Quantum-enhanced photoprotection in neuroprotein architectures emerges from collective light-matter interactions

Abstract: We study here the collective quantum optical effect of superradiance in neuroprotein architectures. This phenomenon arises from the interaction of the electromagnetic field with an organized network of tryptophan chromophores, where each can be effectively modeled as a two-level quantum emitter. Building on our prior experimental confirmation of single-photon superradiance in microtubules, we predict that bright superradiant states will also emerge in simulated actin filament bundles and amyloid fibrils, which manifests in the form of high quantum yields that are robust to static disorder up to five times that of room temperature. For microtubules and amyloid fibrils, the quantum yield is enhanced with increasing system size, contrary to the conventional expectations of quantum effects in a thermally equilibrated environment. We conduct our analyses using a non-Hermitian Hamiltonian derived from the Lindblad equation for an open quantum system that describes the interaction of a chromophore network with the electromagnetic field, in the single-photon limit.
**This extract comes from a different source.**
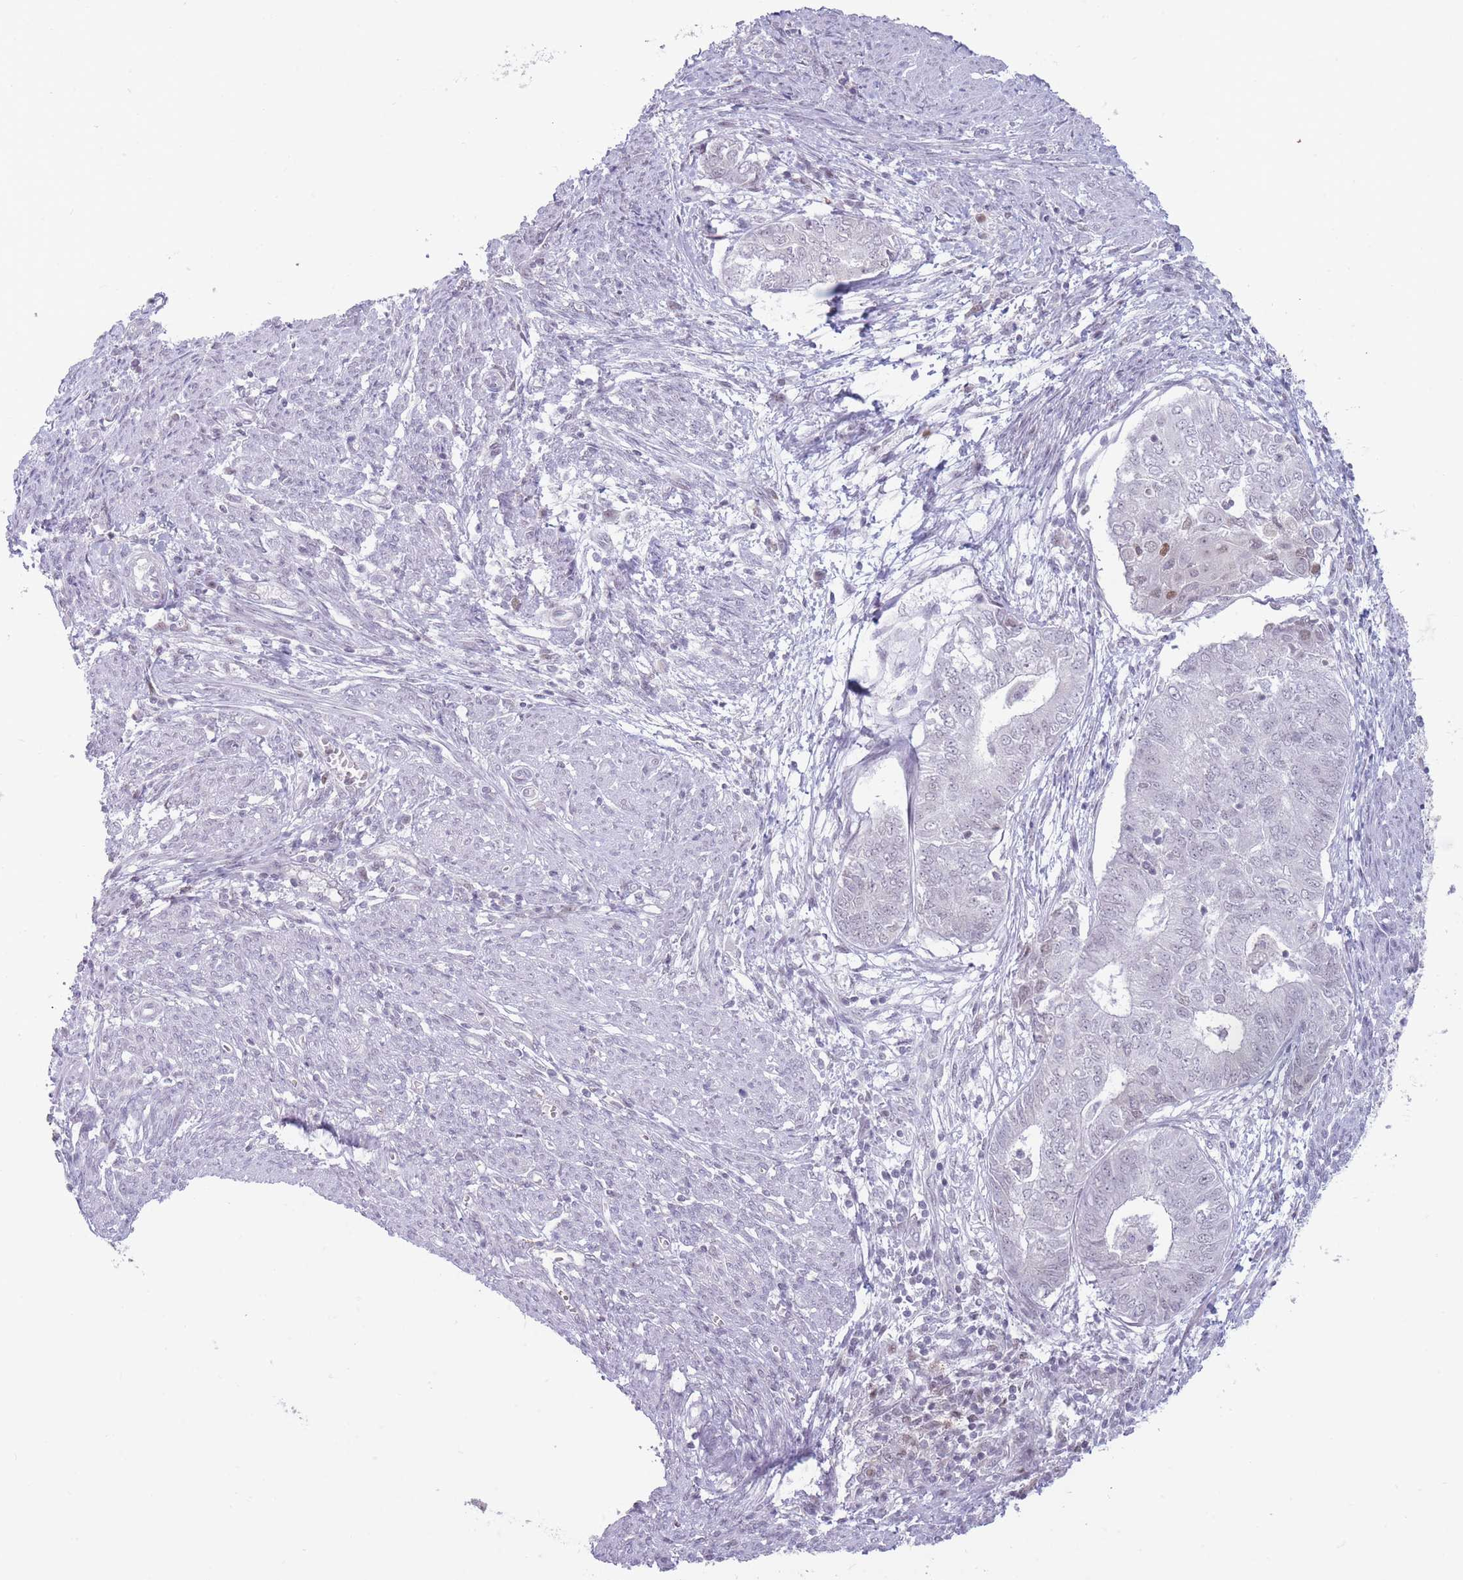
{"staining": {"intensity": "moderate", "quantity": "<25%", "location": "nuclear"}, "tissue": "endometrial cancer", "cell_type": "Tumor cells", "image_type": "cancer", "snomed": [{"axis": "morphology", "description": "Adenocarcinoma, NOS"}, {"axis": "topography", "description": "Endometrium"}], "caption": "The micrograph shows staining of endometrial cancer (adenocarcinoma), revealing moderate nuclear protein staining (brown color) within tumor cells.", "gene": "ARID3B", "patient": {"sex": "female", "age": 62}}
Our detailed quantum yield predictions in realistic neuroprotein structures -- including analysis of the potential information-processing applications of correlated superradiant and subradiant states at divergent timescales -- provide motivation for a range of in vitro experiments to confirm these quantum enhancements, which can serve in vivo as a mechanism for dissipating or downconverting high-energy UV metabolic photon emissions in intensely oxidative pathological environments, including those found in Alzheimer's disease and related dementias.